Question

(Using WPF)

In a small application that I wrote, I am using some count-down timers. For this I have used the DispatcherTimer.

counter01 = new DispatcherTimer();
counter01.Tick += new EventHandler(counter01_Tick);
counter01.Interval = new TimeSpan(0, 0, 1);

But now when I test/use the program, I have noticed that when it's set to (for example) 60 minutes count-down, it gets a few minutes off compared to the real world time.

Could it be that for some reason DispatcherTimer is not always exactly 1 second if I use it like I did above?

Was it helpful?

Solution

Timers like this will never be absolutely exact. After all, it's got to run on the dispatcher thread - what would you expect to happen if the dispatcher is busy processing some other thread at the same time?
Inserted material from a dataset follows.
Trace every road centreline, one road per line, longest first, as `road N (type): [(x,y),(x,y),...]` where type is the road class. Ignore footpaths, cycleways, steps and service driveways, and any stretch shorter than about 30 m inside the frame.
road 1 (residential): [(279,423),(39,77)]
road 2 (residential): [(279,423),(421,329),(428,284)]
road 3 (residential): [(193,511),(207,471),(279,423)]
It's likely to be close enough to be visibly ticking at about once per second - you should just take the current time and subtract that from the "target" time (or use a Stopwatch) to get a fairly-accurate count-down instead of just counting the number of times the timer has ticked.

OTHER TIPS

MSDN states that (regarding DispatcherTimer)

Timers are not guaranteed to execute exactly when the time interval occurs, but they are guaranteed to not execute before the time interval occurs.

For every Tick event, the timer will be off by an indeterminate amount of time. For 1 hr (3600 ticks), this will add up. If you set the timer interval to 1 hr, I would expect the error to be much less (although in theory, the dispatcher could be so busy during that one tick that the error is still greater than the other case).